Jun 1, 2004

my bank does this adorable thing where they give me an "available balance" and a "current balance." the two are always completely different amounts, seemingly chosen at random by some sadist down in their account management department. today i check my online banking ledger, and, bam, the difference between these two numbers is over a thousand dollars. a thousand five hundred, to be exact. egads! and then when i attempt to find out what, exactly, is the difference between "available" and "current," that same sadist has me staring at the screen for over twenty minutes as i try, without luck, to decipher their subtleties. this is especially not good because i think i have conjunctivitis yet again, and staring in deep concentration probably does naught for the healing process.

"current" and "available" sound like the same thing to me. those assholes.

anyhow, i'm either broke or rich. i have no idea which. who is to pay for confusing the account holder?

in other non-related news, i've decided i want to go on tlc's "what not to wear." these people get flown to manhattan and basically handed a check for something like five grand for splurging. also, they get a haircut and make-over. now, i don't want anyone cutting my hair, but my highlights do need retouching, so they can do that. also, maybe somebody could curl my eyelashes. i used to try that when i was younger but would inevitably end up hurting myself. severely.
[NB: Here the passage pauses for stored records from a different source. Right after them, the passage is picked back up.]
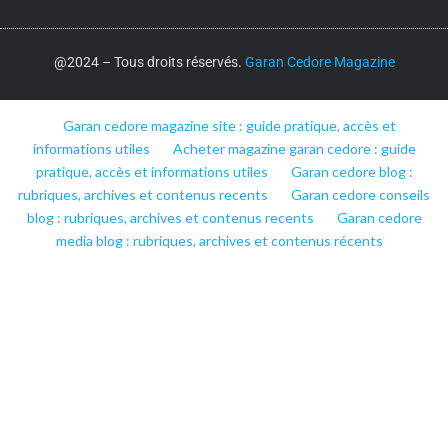
@2024 – Tous droits réservés.
Garan Cedore Magazine
Garan cedore magazine site : guide pratique, accès et
informations utiles
Acheter magazine garan cedore : guide
pratique, accès et informations utiles
Garan cedore blog :
rubriques, archives et contenus recents
Garan cedore conseils
blog : rubriques, archives et contenus recents
Garan cedore
media blog : rubriques, archives et contenus récents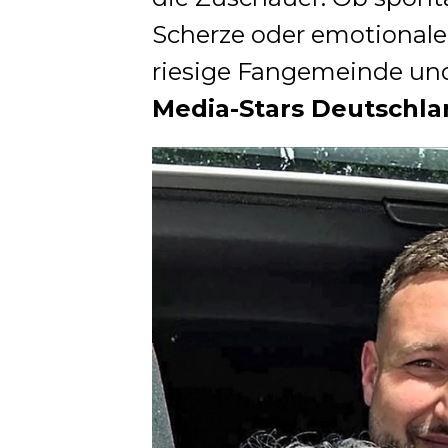
Scherze oder emotionale
riesige Fangemeinde und
Media-Stars Deutschla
i do need to get nominated before i can go on the show, though. i need to prove that i am badly in need of this wardrobe make-over. so i have decided to wear nothing but misshapen dresses created entirely of kraft american cheese singles. "tell me about this particular dress," the hosts will say in disgust as they hold up cheese dress # 14. "it's one of my favorites," i'll tell them, "although it's missing a sleeve due to a violent encounter with a band of mice."